Esse cargo havia sido criado para continuar fazendo a ciência acrítica que os defensores das terapias alternativas queriam, como o príncipe Charles, em que simplesmente se perguntava ao paciente se ele estava se sentindo melhor ou pior do que antes de tal tratamento. Sobre eles, escreve que parecem ter “pouca ou nenhuma compreensão do papel da ciência em tudo isso. Os terapeutas alternativos e seus partidários parecem um pouco como crianças brincando com médicos e pacientes”. Quando os seus resultados começaram a desqualificar esses remédios, os partidários da medicina complementar começaram a atacá-lo em todos os âmbitos, do pessoal ao público.

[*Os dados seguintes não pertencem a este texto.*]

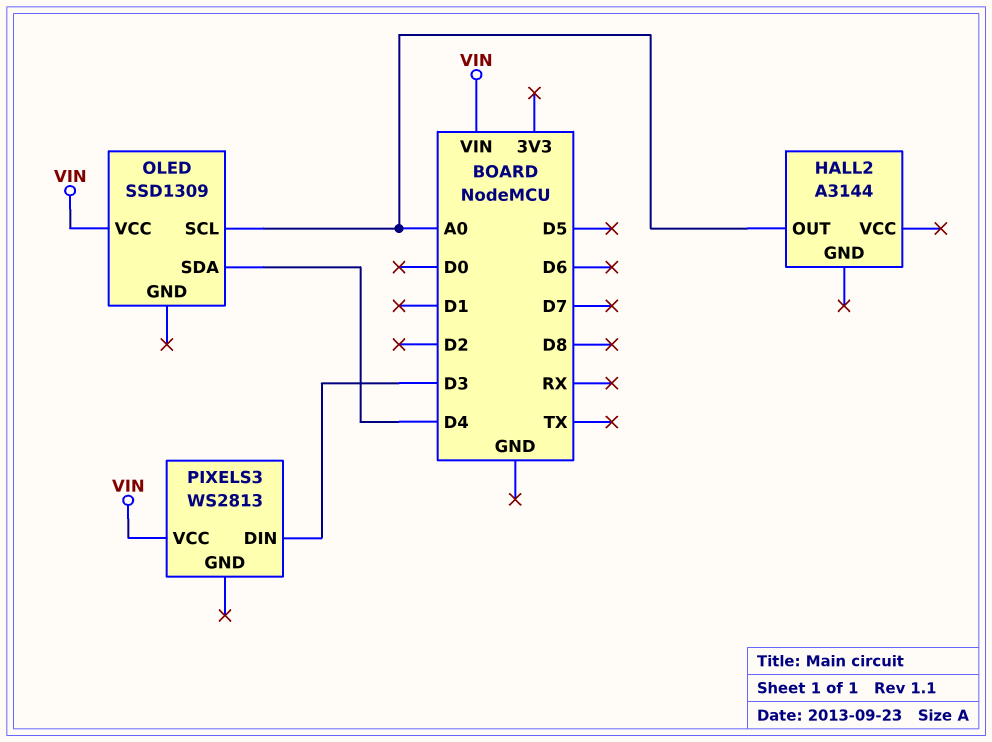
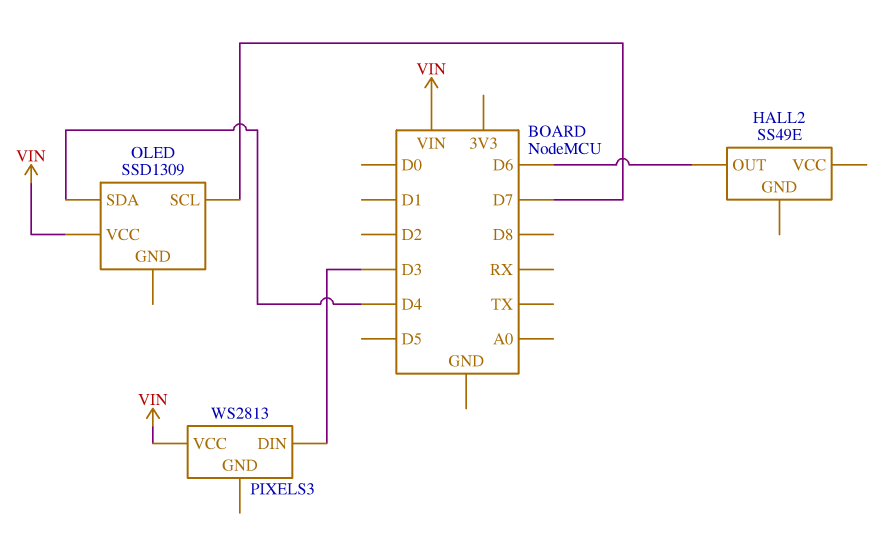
HALL2: A3144 -> SS49E
HALL2 pin OUT: A0 -> D6
OLED pin SCL: A0 -> D7

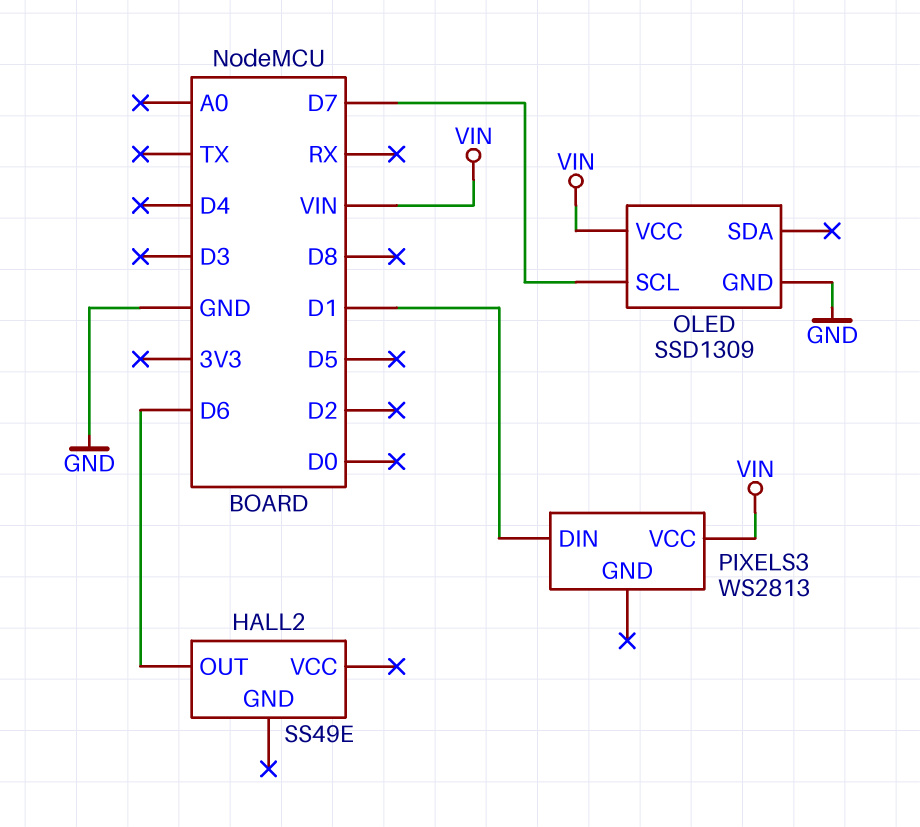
OLED pin GND: none -> GND
OLED pin SDA: D4 -> none
PIXELS3 pin DIN: D3 -> D1

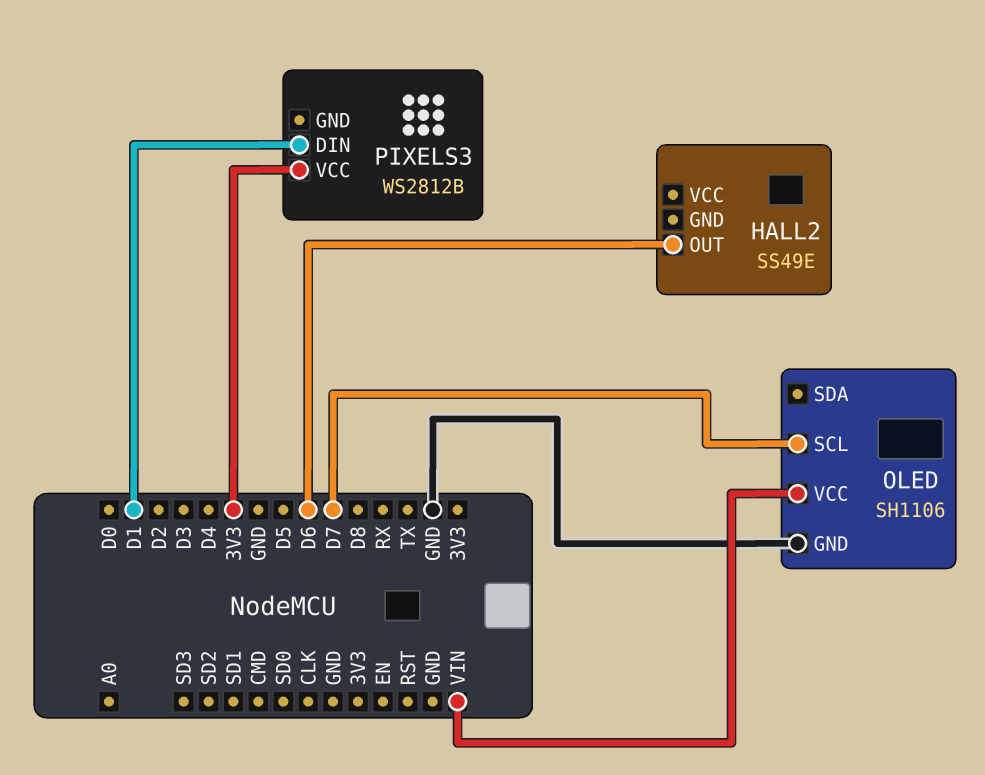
OLED: SSD1309 -> SH1106
PIXELS3: WS2813 -> WS2812B
PIXELS3 pin VCC: VIN -> 3V3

O pesquisador considera que alguns dos médicos que receitam homeopatia o fazem porque não conseguem chegar a diagnósticos sérios usando as ferramentas da medicina
Surgiu disso o principal obstáculo da sua carreira e que teve notável repercussão no Reino Unido: seu conflito com o príncipe Charles, que durante anos pressionou os ministros para incluir a homeopatia no sistema de saúde britânico. No fim, depois que Ernst o acusou publicamente de não ser nada mais que um vendedor de produtos para crescer o cabelo, o herdeiro do trono conseguiu retirá-lo do cargo em Exeter, depois de um doloroso processo na Universidade, do qual saiu absolvido, apesar das pressões.
No fim, depois de muitas brigas, vitórias e dissabores, Ernst concluiu que seu trabalho serviu para demonstrar a ineficácia das terapias, mas não para convencer seus defensores: “De maneira lenta, mas com segurança, resignei-me ao fato de que, para alguns fanáticos da medicina alternativa, nenhuma explicação será suficiente. Para eles, a medicina alternativa parece ter se transformado em uma religião, uma seita cuja crença central deve ser defendida a todo custo contra os infiéis”. A experiência serviu para reconhecer e desarmar todas as armadilhas dialéticas usadas por essas pessoas, evisceradas nas suas memórias. Falácias como que a medicina convencional mata mais, que a ciência não é capaz de compreender esses remédios, ou que eles são bons por serem naturais e milenares foram convenientemente descontruídas.
Finalmente, Ernst, que anteriormente estudava o terrível passado da ciência nazista na Universidade de Viena, estabelece um paralelo entre os dois fenômenos: “Quando se abusa da ciência, sequestrada ou distorcida para servir a um sistema de crenças políticas ou ideológicas, as normas éticas patinam. A pseudociência é uma trapaça perpetrada contra os fracos e os vulneráveis. Devemos a nós mesmos e aos que virão depois permanecer na luta pela verdade, independentemente da quantidade de problemas que isso possa nos causar”.